A Coy Decoy (1941)
This is why they call them Looney.
29 February 2004
Like the Silly Symphonies, the earliest Loony Tunes were more interested in exploring the possibilities of animation than in making a lot of sense. In ‘A Coy Decoy' at least the title is apt. There is a book sale going on and when nobody is looking, the characters on the covers come alive.

Every cartoon had to have a song in these days, so we start off with a medley by ‘The Westerner' Porky and ‘Ugly Duckling' Daffy. Porky is really only there at the beginning because they needed somebody to set up the punchline at the end. The rest of the movie belongs to Daffy. The Duck cracks a rather racist gag involving 'Black Beauty' at the beginning, but since he's black himself he can probably get away with it.

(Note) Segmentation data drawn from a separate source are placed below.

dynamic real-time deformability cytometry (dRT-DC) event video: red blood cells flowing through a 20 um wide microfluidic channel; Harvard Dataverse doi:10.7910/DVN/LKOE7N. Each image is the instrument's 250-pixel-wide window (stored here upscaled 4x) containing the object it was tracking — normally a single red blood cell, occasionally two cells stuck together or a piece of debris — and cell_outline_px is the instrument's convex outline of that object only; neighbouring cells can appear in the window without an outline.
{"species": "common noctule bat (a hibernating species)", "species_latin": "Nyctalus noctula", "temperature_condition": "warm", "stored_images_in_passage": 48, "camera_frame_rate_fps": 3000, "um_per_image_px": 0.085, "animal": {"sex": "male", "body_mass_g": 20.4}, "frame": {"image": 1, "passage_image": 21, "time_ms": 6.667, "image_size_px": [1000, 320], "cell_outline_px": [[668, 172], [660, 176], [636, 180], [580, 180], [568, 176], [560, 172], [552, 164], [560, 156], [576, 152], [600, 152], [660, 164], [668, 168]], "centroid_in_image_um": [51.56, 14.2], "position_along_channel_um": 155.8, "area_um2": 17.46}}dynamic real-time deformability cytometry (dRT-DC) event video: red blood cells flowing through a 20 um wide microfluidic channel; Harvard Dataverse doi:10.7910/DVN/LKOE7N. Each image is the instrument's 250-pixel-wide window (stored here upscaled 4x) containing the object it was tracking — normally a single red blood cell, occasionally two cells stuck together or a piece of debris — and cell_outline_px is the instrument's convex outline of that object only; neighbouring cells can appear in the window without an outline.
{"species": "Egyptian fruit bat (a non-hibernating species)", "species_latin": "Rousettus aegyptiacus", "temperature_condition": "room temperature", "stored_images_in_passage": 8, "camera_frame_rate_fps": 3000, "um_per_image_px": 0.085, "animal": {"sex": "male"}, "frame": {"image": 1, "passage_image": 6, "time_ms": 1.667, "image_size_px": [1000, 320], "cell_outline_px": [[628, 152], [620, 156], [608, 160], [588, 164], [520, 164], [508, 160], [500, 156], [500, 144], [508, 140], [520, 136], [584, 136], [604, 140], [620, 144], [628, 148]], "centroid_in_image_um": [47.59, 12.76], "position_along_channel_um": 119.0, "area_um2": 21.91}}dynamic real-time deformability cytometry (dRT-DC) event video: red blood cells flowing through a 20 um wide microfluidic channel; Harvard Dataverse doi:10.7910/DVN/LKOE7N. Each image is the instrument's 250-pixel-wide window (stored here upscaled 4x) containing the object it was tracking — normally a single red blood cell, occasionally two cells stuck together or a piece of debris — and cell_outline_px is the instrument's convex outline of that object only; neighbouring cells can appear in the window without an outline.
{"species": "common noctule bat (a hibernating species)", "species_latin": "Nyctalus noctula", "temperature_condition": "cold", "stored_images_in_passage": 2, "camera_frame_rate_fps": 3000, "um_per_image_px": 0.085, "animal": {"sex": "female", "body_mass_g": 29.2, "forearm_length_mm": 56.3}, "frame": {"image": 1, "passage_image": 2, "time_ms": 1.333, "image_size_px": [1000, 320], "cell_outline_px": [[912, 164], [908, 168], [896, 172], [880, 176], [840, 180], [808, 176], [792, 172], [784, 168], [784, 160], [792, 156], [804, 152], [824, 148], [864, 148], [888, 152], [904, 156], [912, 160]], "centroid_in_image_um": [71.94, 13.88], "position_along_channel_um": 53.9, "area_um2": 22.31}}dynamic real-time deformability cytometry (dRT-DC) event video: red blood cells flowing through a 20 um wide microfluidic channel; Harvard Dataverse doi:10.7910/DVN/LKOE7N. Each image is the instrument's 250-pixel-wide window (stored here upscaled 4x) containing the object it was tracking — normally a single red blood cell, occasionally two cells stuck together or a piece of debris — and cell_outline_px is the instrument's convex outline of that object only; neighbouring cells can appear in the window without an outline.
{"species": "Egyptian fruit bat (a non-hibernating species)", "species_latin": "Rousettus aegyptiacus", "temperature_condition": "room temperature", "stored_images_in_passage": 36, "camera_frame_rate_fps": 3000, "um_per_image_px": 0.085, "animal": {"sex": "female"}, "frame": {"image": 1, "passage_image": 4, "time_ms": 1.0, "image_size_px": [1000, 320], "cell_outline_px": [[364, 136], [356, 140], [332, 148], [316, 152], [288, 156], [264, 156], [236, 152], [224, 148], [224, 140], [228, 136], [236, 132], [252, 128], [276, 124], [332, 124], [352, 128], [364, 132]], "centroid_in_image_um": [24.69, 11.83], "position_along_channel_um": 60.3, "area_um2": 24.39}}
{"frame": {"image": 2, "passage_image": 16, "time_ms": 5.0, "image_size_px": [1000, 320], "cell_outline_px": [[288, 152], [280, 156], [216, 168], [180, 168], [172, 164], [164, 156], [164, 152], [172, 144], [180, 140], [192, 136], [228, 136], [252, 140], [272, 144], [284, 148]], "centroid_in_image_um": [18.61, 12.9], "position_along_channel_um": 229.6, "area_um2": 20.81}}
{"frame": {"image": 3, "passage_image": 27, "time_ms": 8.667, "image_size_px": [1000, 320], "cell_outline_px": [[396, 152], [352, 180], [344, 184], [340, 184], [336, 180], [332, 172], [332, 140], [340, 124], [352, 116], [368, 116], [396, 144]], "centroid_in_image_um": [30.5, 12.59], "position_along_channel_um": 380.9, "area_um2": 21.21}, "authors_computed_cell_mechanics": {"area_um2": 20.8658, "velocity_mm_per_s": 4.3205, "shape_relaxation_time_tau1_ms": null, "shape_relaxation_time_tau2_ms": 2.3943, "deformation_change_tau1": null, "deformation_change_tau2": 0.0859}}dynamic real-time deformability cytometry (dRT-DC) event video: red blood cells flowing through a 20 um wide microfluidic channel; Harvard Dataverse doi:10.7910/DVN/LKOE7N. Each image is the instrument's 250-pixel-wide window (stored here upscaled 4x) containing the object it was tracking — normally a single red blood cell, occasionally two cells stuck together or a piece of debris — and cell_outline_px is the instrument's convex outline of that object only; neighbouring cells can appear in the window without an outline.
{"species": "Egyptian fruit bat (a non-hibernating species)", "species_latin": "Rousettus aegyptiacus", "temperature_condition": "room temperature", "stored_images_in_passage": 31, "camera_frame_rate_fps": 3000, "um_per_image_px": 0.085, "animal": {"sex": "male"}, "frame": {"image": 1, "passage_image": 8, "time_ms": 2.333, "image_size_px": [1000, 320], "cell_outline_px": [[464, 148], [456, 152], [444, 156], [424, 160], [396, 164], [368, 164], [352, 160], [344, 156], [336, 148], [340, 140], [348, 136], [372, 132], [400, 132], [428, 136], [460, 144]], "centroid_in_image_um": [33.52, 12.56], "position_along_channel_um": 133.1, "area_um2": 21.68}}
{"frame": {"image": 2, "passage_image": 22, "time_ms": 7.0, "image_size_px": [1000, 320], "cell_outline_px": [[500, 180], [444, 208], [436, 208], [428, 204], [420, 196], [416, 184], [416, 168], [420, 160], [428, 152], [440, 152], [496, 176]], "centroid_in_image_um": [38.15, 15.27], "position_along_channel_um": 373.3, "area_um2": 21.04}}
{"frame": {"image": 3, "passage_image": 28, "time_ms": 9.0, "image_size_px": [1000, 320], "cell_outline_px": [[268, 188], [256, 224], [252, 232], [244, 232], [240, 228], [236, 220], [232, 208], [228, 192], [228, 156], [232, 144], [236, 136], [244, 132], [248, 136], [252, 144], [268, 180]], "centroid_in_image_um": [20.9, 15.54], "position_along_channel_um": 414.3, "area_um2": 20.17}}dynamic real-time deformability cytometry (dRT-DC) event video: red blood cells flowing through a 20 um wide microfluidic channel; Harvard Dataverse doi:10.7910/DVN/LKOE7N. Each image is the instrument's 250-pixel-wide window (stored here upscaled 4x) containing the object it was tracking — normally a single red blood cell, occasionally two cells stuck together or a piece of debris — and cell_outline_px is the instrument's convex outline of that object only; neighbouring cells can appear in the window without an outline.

Daffy moves to another book, ‘The Lake', while the ‘Wolf of Wall Street' uses a toy duck (the title character) from yet another book to snare that screwy duck. When ‘Escape' is blocked Daffy makes use of ‘Hurricane', ‘The Mortal storm' and ‘Lightning' to get rid of the wolf, ‘For whom the bell tolls'. We also find out that ‘The Bridge of San Luis Rey' is about a pair of dentures.

The main characters don't really have to act, just be themselves: Daffy has to be crazy, the Wolf has to be hungry and Porky, well he never had much reason to be anywhere anyway. In the end 'A Coy Decoy' does not amount to much more than a song, a chase sequence, lots of puns and of course a reference to the war.